TZOB gübre fiyatlarına önlem istedi
Türkiye Ziraat Odaları Birliği (TZOB) gübre fiyatlarındaki artışa dikkat çekti. TZOB Genel Başkanı Şemsi Bayraktar üreticinin önünü göremediğini, acil tedbir alınmazsa tarımsal üretimde düşüşün kaçınılmaz olacağını bildirdi.

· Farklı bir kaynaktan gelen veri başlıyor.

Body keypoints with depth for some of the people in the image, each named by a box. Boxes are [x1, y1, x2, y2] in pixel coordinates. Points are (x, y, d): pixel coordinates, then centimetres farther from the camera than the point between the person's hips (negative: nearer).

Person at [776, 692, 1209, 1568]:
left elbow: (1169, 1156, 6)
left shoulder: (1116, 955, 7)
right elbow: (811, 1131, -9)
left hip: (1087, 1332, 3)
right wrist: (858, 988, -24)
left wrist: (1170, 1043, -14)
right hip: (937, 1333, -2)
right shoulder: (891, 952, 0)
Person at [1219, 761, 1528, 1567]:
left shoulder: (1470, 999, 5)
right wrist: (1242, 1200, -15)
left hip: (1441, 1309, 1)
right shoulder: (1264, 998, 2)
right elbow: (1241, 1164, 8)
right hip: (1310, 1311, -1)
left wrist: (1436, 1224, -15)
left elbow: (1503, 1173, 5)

TZOB Genel Başkanı Şemsi Bayraktar yaptığı açıklamada tarımsal üretimin en önemli girdilerinden olan gübrede son dönemlerde yaşanan ve üreticiyi ciddi anlamda olumsuz etkileyen fiyat artışları konusuna vurgu yaptı: “Üretici başta gübre olmak üzere adeta füze gibi yükselen girdi fiyatlarını endişeyle izliyor. Acil tedbirler alınmalı. 24 Eylül 2021 tarihinde yapılan zamlarla azotlu gübre fiyatlarında önemli artışlar yaşandı. Amonyum sülfat gübresinde yüzde 21 artış olurken, amonyum nitrat gübresi yüzde 16 ve üre gübresi yüzde 14 arttı. Aynı tarihte DAP gübresi yüzde 3 ve 20.20.0 kompoze gübresi yüzde 2 oranında arttı. Böylece son bir yıllık artış DAP gübresinde yüzde 146 ve üre gübresinde yüzde 145 olurken, amonyum sülfat gübresinde yüzde 157’lik, amonyum nitrat gübresinde yüzde 135’lik ve 20.20.0 gübresinde yüzde 117’lik bir artış yaşandı.”

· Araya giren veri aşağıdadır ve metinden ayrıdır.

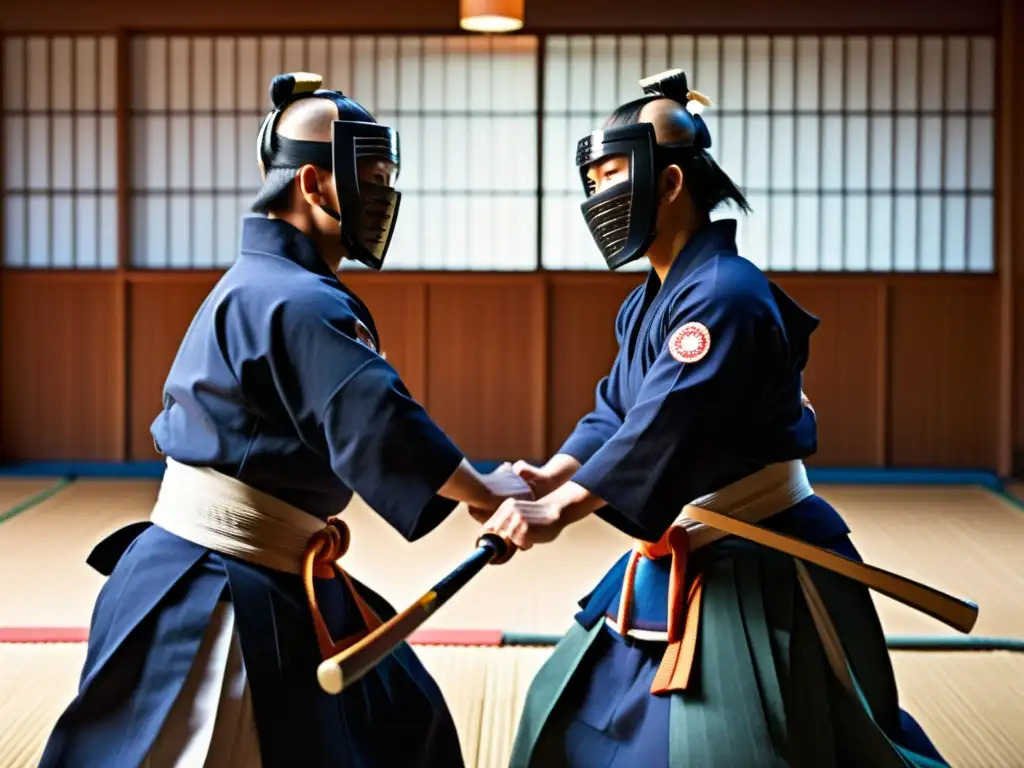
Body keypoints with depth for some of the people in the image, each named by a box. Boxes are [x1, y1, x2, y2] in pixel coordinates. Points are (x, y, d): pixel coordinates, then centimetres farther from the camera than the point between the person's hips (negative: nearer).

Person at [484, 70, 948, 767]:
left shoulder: (722, 294, -22)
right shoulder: (647, 301, 10)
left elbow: (666, 423, -30)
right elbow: (616, 411, 10)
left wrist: (562, 509, -34)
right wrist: (551, 478, -7)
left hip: (764, 574, -10)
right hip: (676, 566, 10)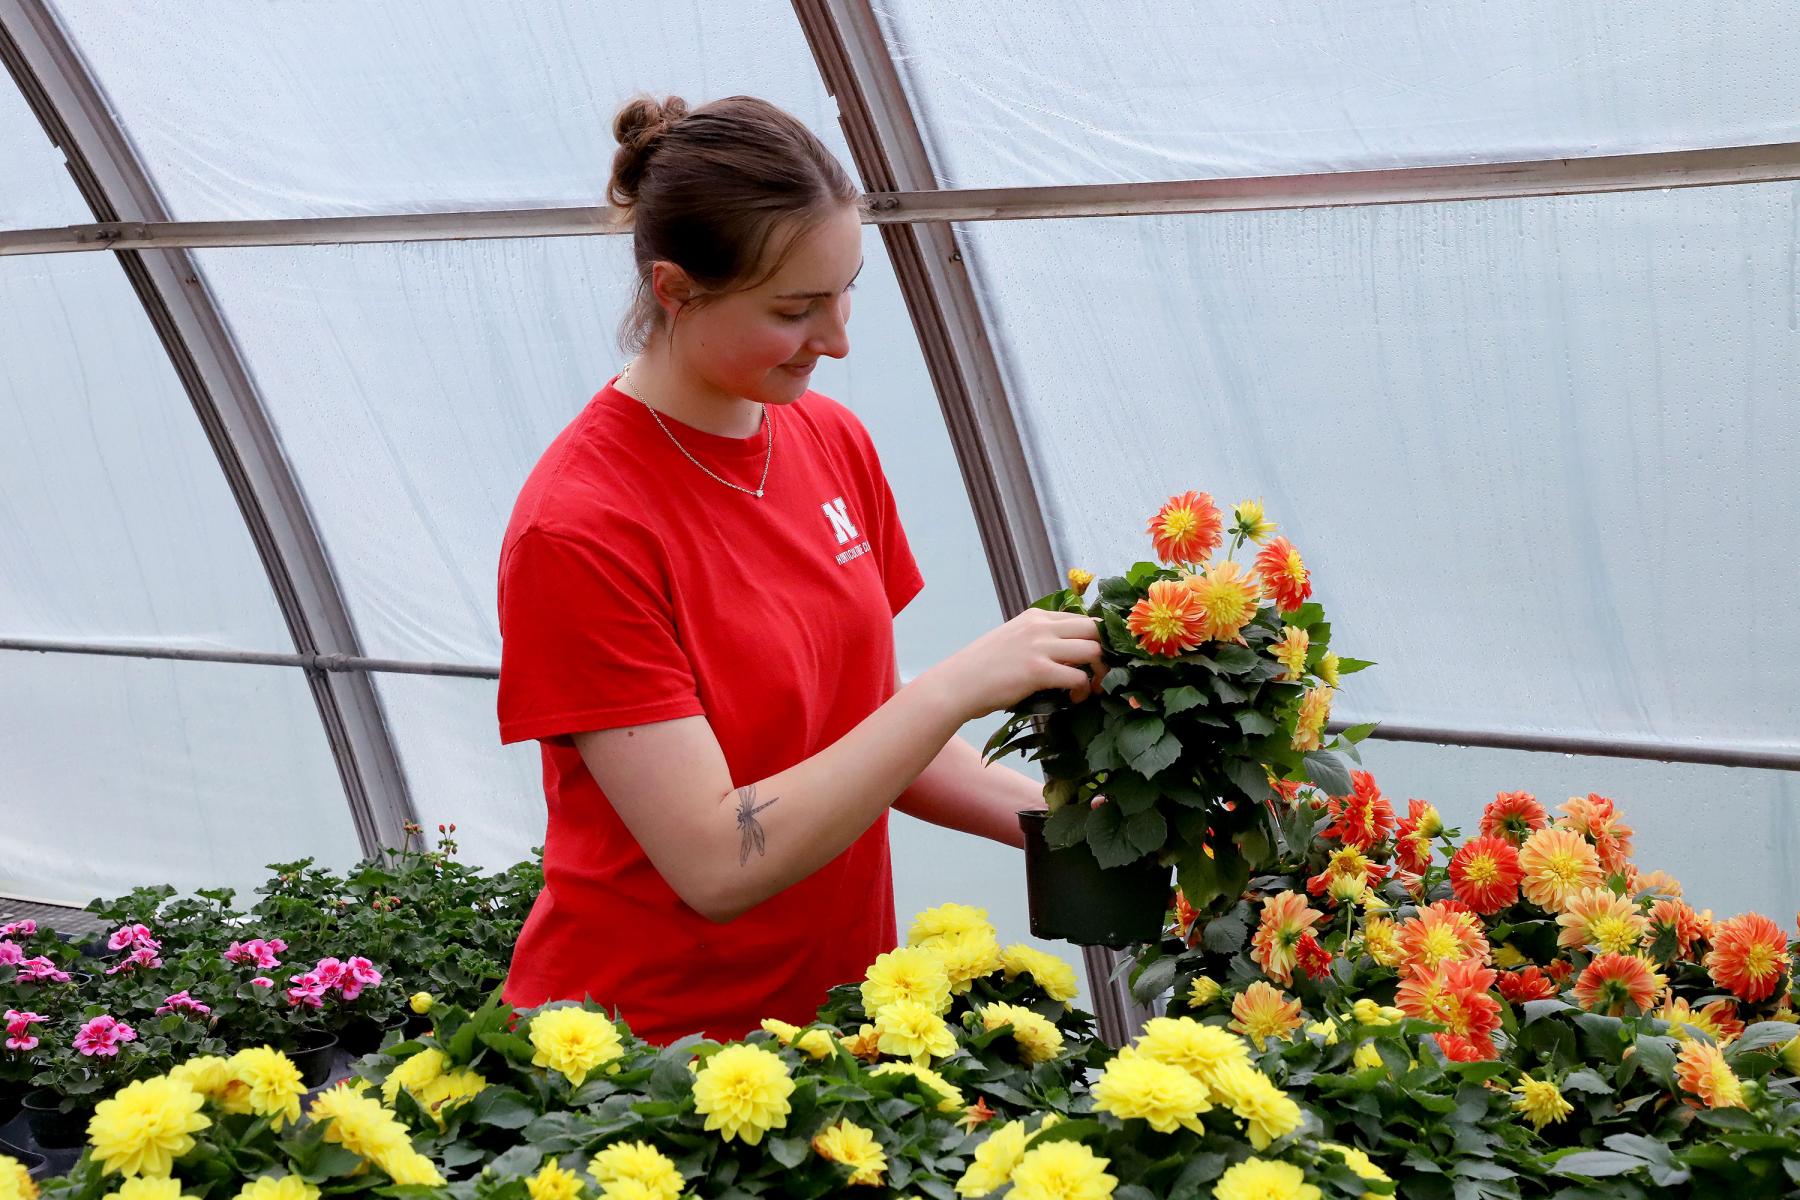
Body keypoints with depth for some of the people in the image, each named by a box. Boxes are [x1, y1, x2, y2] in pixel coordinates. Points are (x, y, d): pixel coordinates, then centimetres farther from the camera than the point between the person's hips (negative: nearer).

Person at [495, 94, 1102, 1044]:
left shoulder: (834, 442, 2)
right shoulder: (579, 528, -21)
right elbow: (718, 865, -24)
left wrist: (1045, 816, -5)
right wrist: (957, 686, -26)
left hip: (837, 1003, 6)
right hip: (643, 1038, -6)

Yeni üretim sezonuna hazırlanan ve kuraklık endişesi taşıyan üreticilerin önünü göremediğini vurgulayan Bayraktar, “Bu artışların devam etmesi halinde nasıl bir üretim yapacağını kestiremiyor. Kuraklıktan dolayı rekolte kayıpları yaşayan, geliri azalan ve borcunu borçla kapatıp yeni kredi alamayan çiftçi bu fiyatlarla gübre alamaz ve gübre kullanamazsa verimde ve kalitede kayıplar meydana gelecek, bitkisel üretim düşecek, bu üretimi hammadde olarak kullanan hayvancılık sektörü de bundan darbe yiyecektir” diye konuştu.
Kuraklığın da arttığına dikkat çeken Bayraktar “Üretimi devam ettirebilmek için devletimizin de en kısa sürede tarımsal girdi fiyatlarını düşürecek tedbirleri alması an itibariyle en önemli konuların başında geliyor.” dedi. Gübrede desteğin az olduğunu söyleyen Bayraktar “Mazotta olduğu gibi fiyatın yarısı oranında gübre desteklenmelidir. Devletimiz geçmişte olduğu gibi bir aracı kurum vasıtasıyla ucuz gübre tedarik edip üreticiye doğrudan satmalı veya ‘Türkiye Zirai Donatım Kurumu’ benzeri gibi kâr amacı gütmeyen bir ‘Piyasa Düzenleyici Kurum’ oluşturularak piyasayı regüle etmelidir.” şeklinde konuştu.